** Opening Records shown block **

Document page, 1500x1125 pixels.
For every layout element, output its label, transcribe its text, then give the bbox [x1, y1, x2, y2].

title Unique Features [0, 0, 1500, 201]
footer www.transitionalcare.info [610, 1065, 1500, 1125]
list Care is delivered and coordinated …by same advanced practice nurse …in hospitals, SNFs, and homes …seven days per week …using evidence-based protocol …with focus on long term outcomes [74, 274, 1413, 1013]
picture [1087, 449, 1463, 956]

** Closing Records shown block **
** Opening Records shown block **

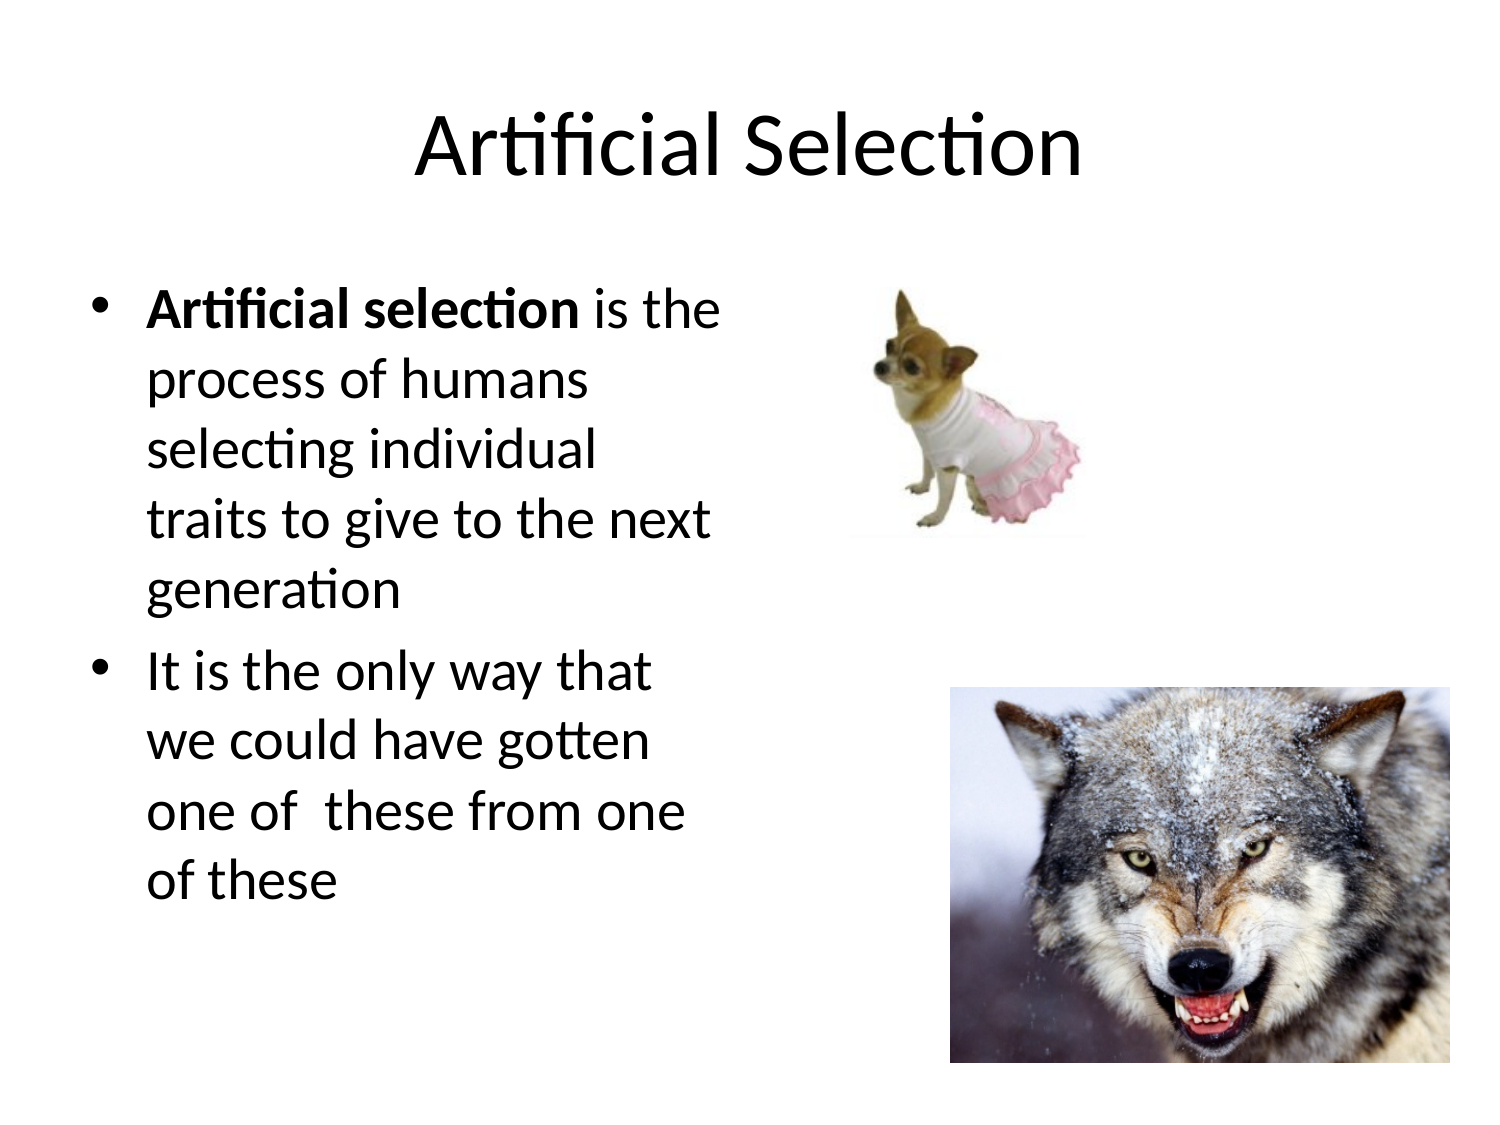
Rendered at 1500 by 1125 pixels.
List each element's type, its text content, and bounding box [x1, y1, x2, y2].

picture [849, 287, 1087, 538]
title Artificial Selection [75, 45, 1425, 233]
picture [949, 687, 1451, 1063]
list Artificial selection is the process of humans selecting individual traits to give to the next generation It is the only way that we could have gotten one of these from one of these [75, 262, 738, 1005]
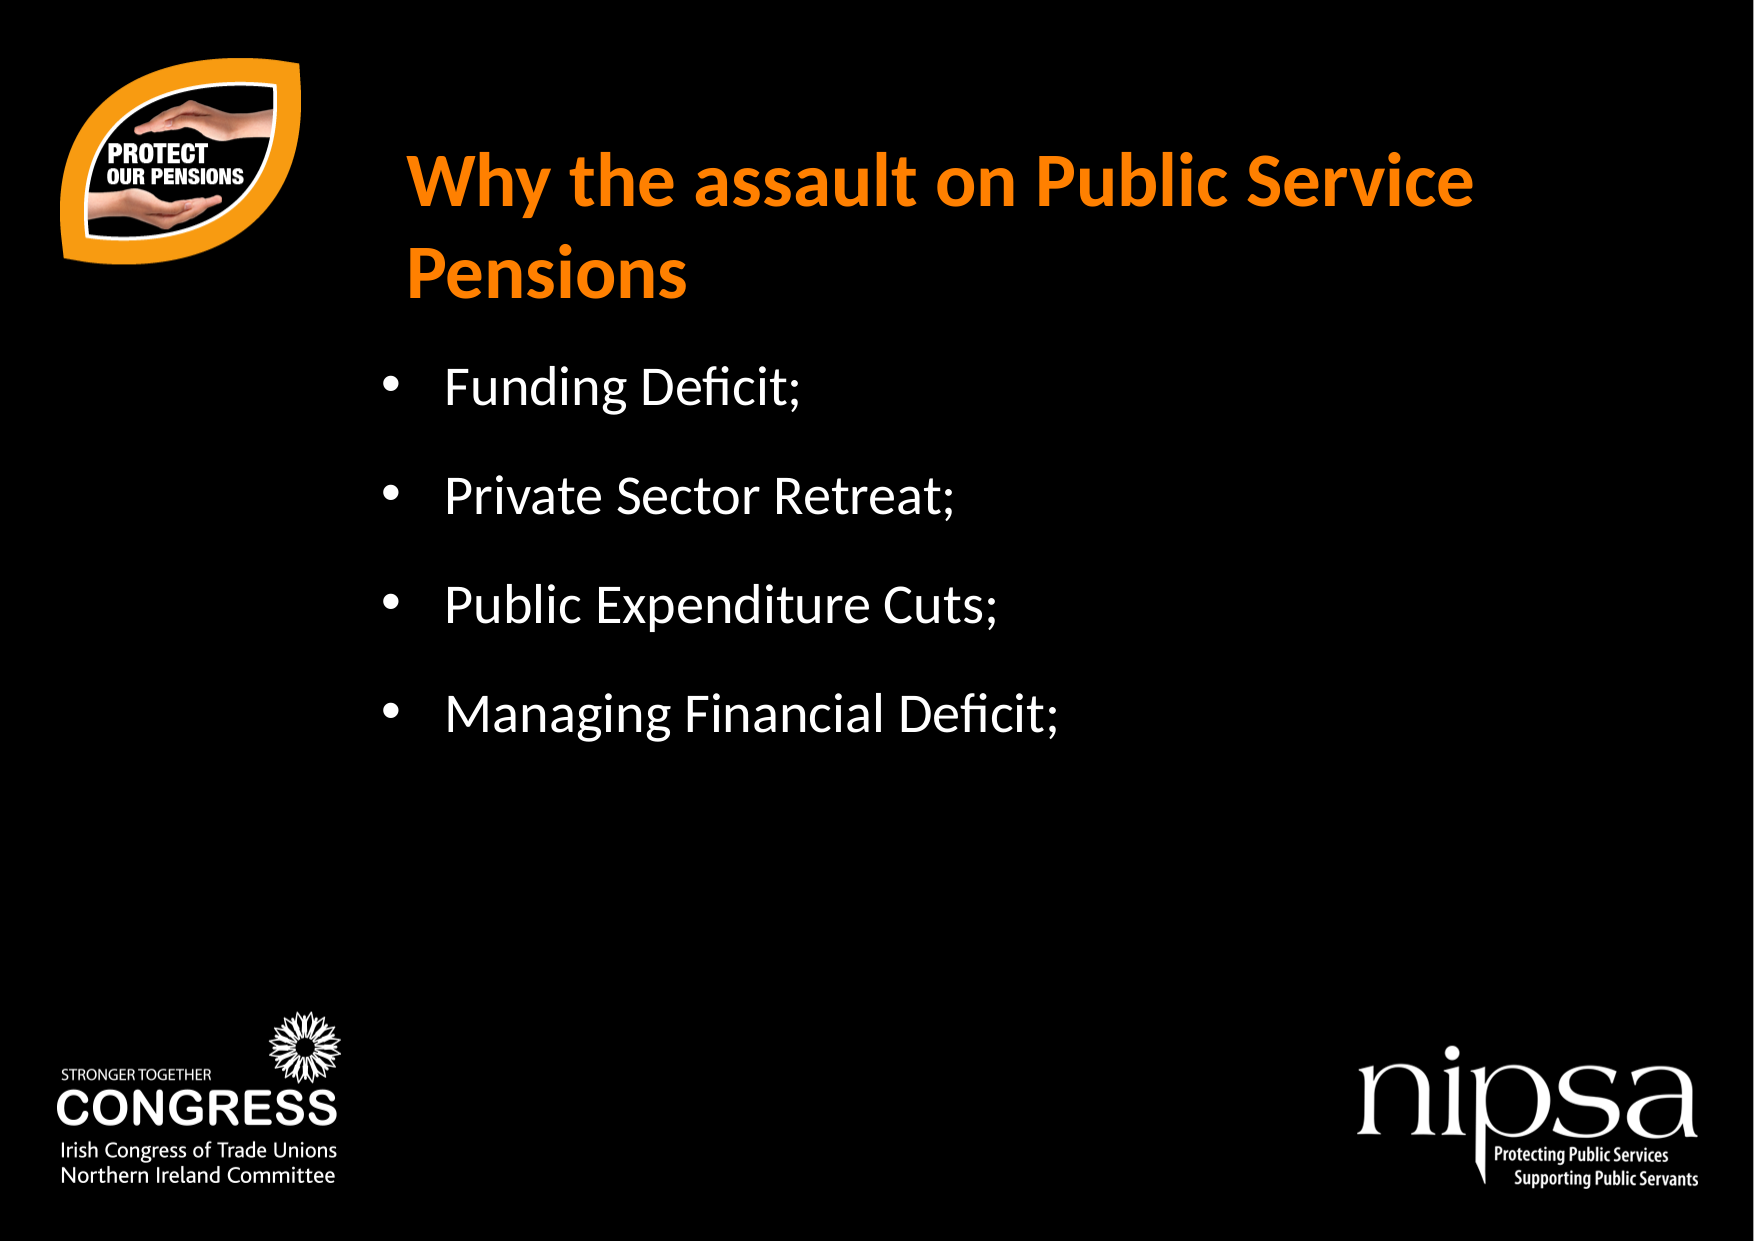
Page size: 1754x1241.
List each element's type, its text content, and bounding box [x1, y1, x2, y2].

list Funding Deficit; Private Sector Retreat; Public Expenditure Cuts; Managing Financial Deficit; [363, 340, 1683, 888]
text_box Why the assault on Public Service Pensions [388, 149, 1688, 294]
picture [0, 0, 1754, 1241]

** Closing Records shown block **

- Prompt
Identify the lines in the entries above that contain "pixels", then copy them out.

- Result
Document page, 1500x1125 pixels.
Rendered at 1500 by 1125 pixels.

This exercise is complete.